| Job item |
Find the string "Trace" in the entries and copy each line that has it.

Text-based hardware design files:
_ _ _ _

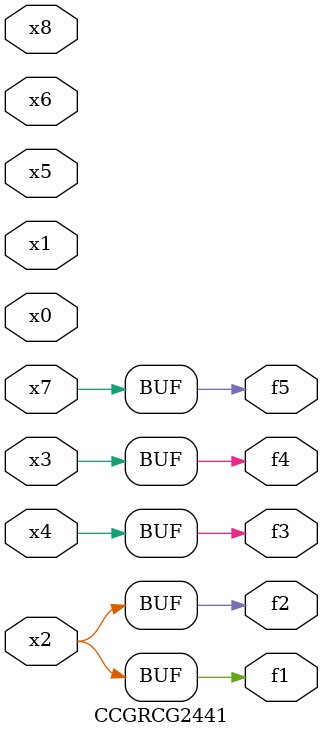
<source format=v>
module CCGRCG2441(
	input x0, x1, x2, x3, x4, x5, x6, x7, x8,
	output f1, f2, f3, f4, f5
);
	assign f1 = x2;
	assign f2 = x2;
	assign f3 = x4;
	assign f4 = x3;
	assign f5 = x7;
endmodule

</source>
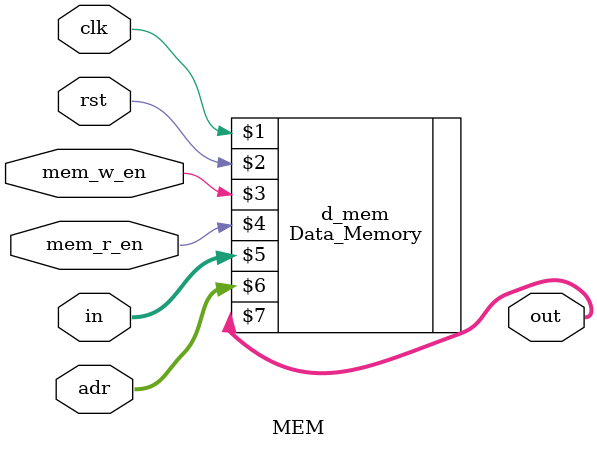
<source format=v>
`timescale 1ps/1ps
module MEM(input clk,rst,input mem_r_en,input mem_w_en,input [31:0]in,input [31:0]adr,output [31:0]out);

  Data_Memory d_mem(clk,rst,mem_w_en,mem_r_en,in,adr,out);

endmodule



</source>
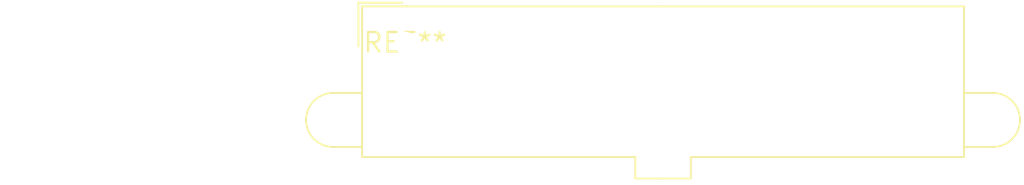
<source format=kicad_pcb>
(kicad_pcb (version 20240108) (generator pcbnew)

  (general
    (thickness 1.6)
  )

  (paper "A4")
  (layers
    (0 "F.Cu" signal)
    (31 "B.Cu" signal)
    (32 "B.Adhes" user "B.Adhesive")
    (33 "F.Adhes" user "F.Adhesive")
    (34 "B.Paste" user)
    (35 "F.Paste" user)
    (36 "B.SilkS" user "B.Silkscreen")
    (37 "F.SilkS" user "F.Silkscreen")
    (38 "B.Mask" user)
    (39 "F.Mask" user)
    (40 "Dwgs.User" user "User.Drawings")
    (41 "Cmts.User" user "User.Comments")
    (42 "Eco1.User" user "User.Eco1")
    (43 "Eco2.User" user "User.Eco2")
    (44 "Edge.Cuts" user)
    (45 "Margin" user)
    (46 "B.CrtYd" user "B.Courtyard")
    (47 "F.CrtYd" user "F.Courtyard")
    (48 "B.Fab" user)
    (49 "F.Fab" user)
    (50 "User.1" user)
    (51 "User.2" user)
    (52 "User.3" user)
    (53 "User.4" user)
    (54 "User.5" user)
    (55 "User.6" user)
    (56 "User.7" user)
    (57 "User.8" user)
    (58 "User.9" user)
  )

  (setup
    (pad_to_mask_clearance 0)
    (pcbplotparams
      (layerselection 0x00010fc_ffffffff)
      (plot_on_all_layers_selection 0x0000000_00000000)
      (disableapertmacros false)
      (usegerberextensions false)
      (usegerberattributes false)
      (usegerberadvancedattributes false)
      (creategerberjobfile false)
      (dashed_line_dash_ratio 12.000000)
      (dashed_line_gap_ratio 3.000000)
      (svgprecision 4)
      (plotframeref false)
      (viasonmask false)
      (mode 1)
      (useauxorigin false)
      (hpglpennumber 1)
      (hpglpenspeed 20)
      (hpglpendiameter 15.000000)
      (dxfpolygonmode false)
      (dxfimperialunits false)
      (dxfusepcbnewfont false)
      (psnegative false)
      (psa4output false)
      (plotreference false)
      (plotvalue false)
      (plotinvisibletext false)
      (sketchpadsonfab false)
      (subtractmaskfromsilk false)
      (outputformat 1)
      (mirror false)
      (drillshape 1)
      (scaleselection 1)
      (outputdirectory "")
    )
  )

  (net 0 "")

  (footprint "Molex_Mini-Fit_Jr_5566-18A2_2x09_P4.20mm_Vertical" (layer "F.Cu") (at 0 0))

)

</source>
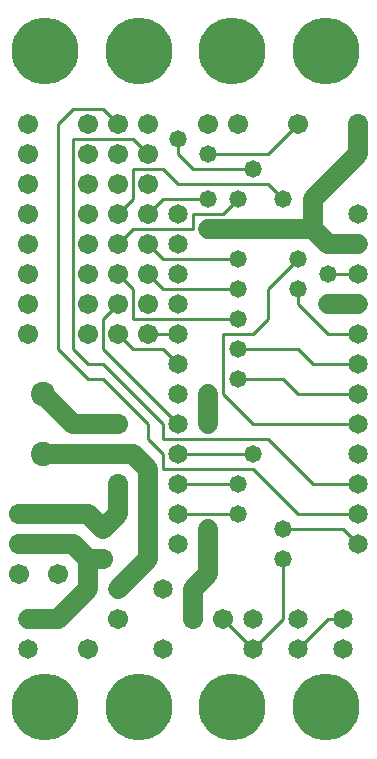
<source format=gtl>
%MOIN*%
%FSLAX25Y25*%
G04 D10 used for Character Trace; *
G04     Circle (OD=.01000) (No hole)*
G04 D11 used for Power Trace; *
G04     Circle (OD=.06700) (No hole)*
G04 D12 used for Signal Trace; *
G04     Circle (OD=.01100) (No hole)*
G04 D13 used for Via; *
G04     Circle (OD=.05800) (Round. Hole ID=.02800)*
G04 D14 used for Component hole; *
G04     Circle (OD=.06500) (Round. Hole ID=.03500)*
G04 D15 used for Component hole; *
G04     Circle (OD=.06700) (Round. Hole ID=.04300)*
G04 D16 used for Component hole; *
G04     Circle (OD=.08100) (Round. Hole ID=.05100)*
G04 D17 used for Component hole; *
G04     Circle (OD=.08900) (Round. Hole ID=.05900)*
G04 D18 used for Component hole; *
G04     Circle (OD=.11300) (Round. Hole ID=.08300)*
G04 D19 used for Component hole; *
G04     Circle (OD=.16000) (Round. Hole ID=.13000)*
G04 D20 used for Component hole; *
G04     Circle (OD=.18300) (Round. Hole ID=.15300)*
G04 D21 used for Component hole; *
G04     Circle (OD=.22291) (Round. Hole ID=.19291)*
%ADD10C,.01000*%
%ADD11C,.06700*%
%ADD12C,.01100*%
%ADD13C,.05800*%
%ADD14C,.06500*%
%ADD15C,.06700*%
%ADD16C,.08100*%
%ADD17C,.08900*%
%ADD18C,.11300*%
%ADD19C,.16000*%
%ADD20C,.18300*%
%ADD21C,.22291*%
%IPPOS*%
%LPD*%
G90*X0Y0D02*D21*X15625Y15625D03*D15*              
X30000Y35000D03*D14*X10000D03*D15*X40000Y45000D03*
X20000D03*D11*X10000D01*D14*D03*D11*X20000D02*    
X30000Y55000D01*Y65000D01*X35000D01*D15*D03*D11*  
X30000D02*X25000Y70000D01*X20000D01*D15*D03*D11*  
X7000D01*D15*D03*X20000Y60000D03*Y80000D03*D11*   
X7000D01*D15*D03*D11*X20000D02*X30000D01*         
X35000Y75000D01*D15*D03*D11*X40000Y80000D01*      
Y90000D01*D15*D03*D11*X50000Y95000D02*            
X45000Y100000D01*X50000Y65000D02*Y95000D01*       
X40000Y55000D02*X50000Y65000D01*D13*              
X40000Y55000D03*D14*X55000D03*X60000Y70000D03*    
X55000Y35000D03*X60000Y80000D03*D12*X80000D01*D13*
D03*Y90000D03*D12*X60000D01*D14*D03*D12*          
X55000Y95000D02*X85000D01*X100000Y80000D01*       
X120000D01*D14*D03*D12*Y70000D02*X115000Y75000D01*
D14*X120000Y70000D03*D12*X95000Y75000D02*         
X115000D01*D13*X95000D03*Y65000D03*D12*Y45000D01* 
X85000Y35000D01*D14*D03*D12*X75000Y45000D01*D15*  
D03*D11*X65000D02*Y55000D01*D15*Y45000D03*D11*    
Y55000D02*X70000Y60000D01*Y75000D01*D13*D03*D12*  
X55000Y95000D02*Y100000D01*X50000Y105000D01*      
Y110000D01*X35000Y125000D01*X30000D01*            
X20000Y135000D01*Y210000D01*X25000Y215000D01*     
X35000D01*X40000Y210000D01*D15*D03*D12*           
X50000Y200000D02*X45000Y205000D01*D15*            
X50000Y200000D03*D12*X60000Y190000D02*            
X55000Y195000D01*X60000Y190000D02*X90000D01*      
X95000Y185000D01*D13*D03*D11*X110000Y170000D02*   
X105000Y175000D01*X110000Y170000D02*X120000D01*   
D14*D03*D13*X110000Y160000D03*D12*X120000D01*D14* 
D03*D13*X110000Y150000D03*D11*X120000D01*D14*D03* 
D12*X110000Y140000D02*X120000D01*D14*D03*D12*     
X110000D02*X100000Y150000D01*Y155000D01*D13*D03*  
D12*X85000Y140000D02*X90000Y145000D01*            
X75000Y140000D02*X85000D01*X75000Y120000D02*      
Y140000D01*X85000Y110000D02*X75000Y120000D01*     
X85000Y110000D02*X120000D01*D14*D03*Y120000D03*   
D12*X100000D01*X95000Y125000D01*X80000D01*D13*D03*
Y135000D03*D12*X100000D01*X105000Y130000D01*      
X120000D01*D14*D03*D12*X90000Y145000D02*          
Y155000D01*D13*X80000D03*D12*X55000D01*           
X50000Y160000D01*D15*D03*D12*X55000Y165000D02*    
X80000D01*D13*D03*D12*X90000Y155000D02*           
X100000Y165000D01*D13*D03*D11*X70000Y175000D02*   
X105000D01*D13*X70000D03*D12*X65000Y180000D02*    
X75000D01*X65000Y175000D02*Y180000D01*            
X45000Y175000D02*X65000D01*X40000Y170000D02*      
X45000Y175000D01*D15*X40000Y170000D03*            
X50000Y180000D03*D12*X55000Y185000D01*X70000D01*  
D13*D03*D12*X75000Y180000D02*X80000Y185000D01*D13*
D03*X85000Y195000D03*D12*X65000D01*               
X60000Y200000D01*Y205000D01*D13*D03*              
X70000Y200000D03*D12*X90000D01*X100000Y210000D01* 
D15*D03*D11*X105000Y185000D02*X120000Y200000D01*  
X105000Y175000D02*Y185000D01*D14*                 
X120000Y180000D03*D11*Y200000D02*Y210000D01*D15*  
D03*D21*X109375Y234375D03*X78125D03*D15*          
X80000Y210000D03*X70000D03*D14*X60000Y150000D03*  
Y180000D03*Y170000D03*Y160000D03*D13*             
X80000Y145000D03*D12*X45000D01*Y155000D01*        
X40000Y160000D01*D15*D03*X50000Y150000D03*        
Y170000D03*D12*X55000Y165000D01*D15*              
X40000Y180000D03*D12*X45000Y185000D01*Y195000D01* 
X55000D01*D15*X50000Y190000D03*D12*               
X25000Y205000D02*X45000D01*X25000Y135000D02*      
Y205000D01*X30000Y130000D02*X25000Y135000D01*     
X30000Y130000D02*X35000D01*X55000Y110000D01*      
Y105000D01*X90000D01*X105000Y90000D01*X120000D01* 
D14*D03*Y100000D03*D13*X85000D03*D12*X60000D01*   
D14*D03*D13*X70000Y110000D03*D11*Y120000D01*D13*  
D03*D14*X60000Y130000D03*D12*X55000Y135000D01*    
X45000D01*X40000Y140000D01*D15*D03*D12*           
X35000Y135000D02*Y145000D01*X60000Y110000D02*     
X35000Y135000D01*D14*X60000Y110000D03*Y120000D03* 
D11*X15000Y100000D02*X45000D01*D16*X15000D03*D11* 
X25000Y110000D02*X40000D01*D15*D03*D11*X25000D02* 
X15000Y120000D01*D16*D03*D15*X30000Y140000D03*    
X10000D03*D12*X35000Y145000D02*X40000Y150000D01*  
D15*D03*X50000Y140000D03*D12*X60000D01*D14*D03*   
D15*X30000Y170000D03*Y160000D03*Y150000D03*       
Y180000D03*X10000Y190000D03*Y180000D03*Y170000D03*
Y160000D03*Y150000D03*X40000Y190000D03*X30000D03* 
X40000Y200000D03*X30000D03*X10000D03*             
X50000Y210000D03*X30000D03*X10000D03*             
X7000Y60000D03*D21*X46875Y234375D03*D14*          
X85000Y45000D03*X100000D03*D21*X15625Y234375D03*  
D12*X100000Y35000D02*X110000Y45000D01*D14*        
X100000Y35000D03*D12*X110000Y45000D02*X115000D01* 
D14*D03*Y35000D03*D21*X109375Y15625D03*X78125D03* 
X46875D03*M02*                                    

</source>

_ _ _ _

| Answer |
G04 D10 used for Character Trace; *
G04 D11 used for Power Trace; *
G04 D12 used for Signal Trace; *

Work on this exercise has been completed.